Family and feasting

Judith Wills / 21 March 2014

Diet and wellbeing blogger Judith Wills finds that a schedule full of entertaining plays havoc with her good intentions.

Having spent a more than pleasant weekend in Somerset visiting my son, his partner and our little grandson, swiftly followed by a two-day visit from my youngest stepson, his wife and my slightly larger step-grandson, I can most definitely report that the last seven days have not been ideal for my dieting plans, though I probably burnt more calories chasing after and carrying toddlers than I would in a normal week.

Wonderful though socialising can be, it never fails to wreck willpower and the best laid plans. If I'm the one doing the hosting, then, with a paranoia about appearing mean or not having exactly what everyone wants to eat and drink in the house, I buy far too much and eat too much as well, obviously. And when I'm a house guest, I want to be polite and appreciative and thus, well, you know how it is.

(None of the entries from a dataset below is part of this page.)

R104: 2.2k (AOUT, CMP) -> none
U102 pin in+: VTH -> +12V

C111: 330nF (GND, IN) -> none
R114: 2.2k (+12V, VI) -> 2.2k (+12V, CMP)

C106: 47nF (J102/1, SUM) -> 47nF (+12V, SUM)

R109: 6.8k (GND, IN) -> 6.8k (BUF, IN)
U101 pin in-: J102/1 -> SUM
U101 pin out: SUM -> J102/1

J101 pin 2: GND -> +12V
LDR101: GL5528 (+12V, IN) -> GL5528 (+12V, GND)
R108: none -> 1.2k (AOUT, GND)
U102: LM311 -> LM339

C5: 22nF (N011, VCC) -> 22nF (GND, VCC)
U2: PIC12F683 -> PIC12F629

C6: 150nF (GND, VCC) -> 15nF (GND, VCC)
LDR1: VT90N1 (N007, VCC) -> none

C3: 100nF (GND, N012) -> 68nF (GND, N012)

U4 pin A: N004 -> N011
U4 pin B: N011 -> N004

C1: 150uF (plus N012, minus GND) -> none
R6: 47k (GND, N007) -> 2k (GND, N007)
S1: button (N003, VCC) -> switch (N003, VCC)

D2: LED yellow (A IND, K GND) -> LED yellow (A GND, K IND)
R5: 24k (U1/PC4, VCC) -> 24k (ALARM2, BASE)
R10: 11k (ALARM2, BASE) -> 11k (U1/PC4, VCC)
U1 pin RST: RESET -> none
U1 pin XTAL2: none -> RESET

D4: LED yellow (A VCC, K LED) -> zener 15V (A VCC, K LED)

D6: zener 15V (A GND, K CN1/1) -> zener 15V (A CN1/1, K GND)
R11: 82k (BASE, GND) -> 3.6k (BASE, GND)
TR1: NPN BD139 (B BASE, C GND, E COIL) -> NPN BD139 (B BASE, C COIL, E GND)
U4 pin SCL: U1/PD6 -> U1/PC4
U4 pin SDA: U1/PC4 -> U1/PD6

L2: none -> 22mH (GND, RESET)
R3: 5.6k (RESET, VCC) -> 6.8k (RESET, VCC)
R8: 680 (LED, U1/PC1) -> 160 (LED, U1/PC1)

So I weighed myself yesterday and, having lost 4lbs of the stone I had put back on by the New Year (see my blog of January 24th), I have now put 2lbs of the loss back on too, making a grand total of 2lbs lost in nearly two months.

How pathetic is that?

I have two weeks now before more guests arrive, and then three weeks before Easter when we're supposed to be spending three days in Portmeirion with gourmand friends. So it's obvious I've got to try harder while it's just the two of us (Husband would like to lose some surplus midriff weight as well, which is always very useful – like when you give up smoking, it's always easier if the other half does it too) because it is pointless pretending 'watch what you eat' mode is going to happen when we're with other people.

To that end, I've temporarily given up alcohol again. And after weeks having breakfast mid-morning and then no lunch, I've got bored with that routine, so I'm skipping breakfast instead (shock, horror, I can hear you all say, but honestly, you really won't die without it) and having lunch again. There are two good things about this plan – one, I'm at my least hungry when I wake up and left to my own devices don't even begin to feel hungry till about noon, so I don't miss breakfast. And two, lunch offers much more scope than breakfast if you enjoy preparing and eating food. OH, and three, here in the wilds our papers aren't delivered until late morning at the moment and who wants to sit and eat without anything to read?

Lastly I intend to return to NO starchy carbs in the evening, just protein, bit of fat, plus brightly coloured vegetables.

My target is to lose 3lbs before first set of visitors and then 4lbs by Easter. What happens then – Portmeirion and chocolate temptation looming - will be something to worry about later.

Winter coleslawAte for lunch:

At this time of year I have very little saladstuff in the garden, but I found summer-sown red and white cabbages in the veg patch still miraculously OK, and remembered a type of coleslaw I made last year to go with grilled pork steaks. Here's this year's version – it really is lovely (I think the orange dressing makes it) and even supermarket-coleslaw haters like Husband will enjoy it (he did).

Winter salad

To serve 4

  • 125g each of thinly sliced red and white cabbage
  • 1 medium-large carrot, peeled and very thinly sliced
  • 1 small red onion, peeled and very thinly sliced
  • 2 heaped tbsps walnut pieces
  • 5 semi-dried apricots, chopped
  • 1 level tbsp sesame seeds or flaked almonds

For the dressing:

  • 4 tbsp extra virgin rapeseed oil
  • Juice of half a large orange
  • 1 scant tbsp white wine vinegar
  • 1 dessertspoon aged balsamic vinegar
  • 2 tsp runny honey
  • 1 tsp Dijon mustard
  • Salt and black pepper

Make up the dressing and stir or shake thoroughly then pour over the salad ingredients in a bowl and combine well. Cover and leave for an hour if possible. The salad makes a light lunch on its own, or try it with cold chicken slices or ham. Leftovers will be fine next day.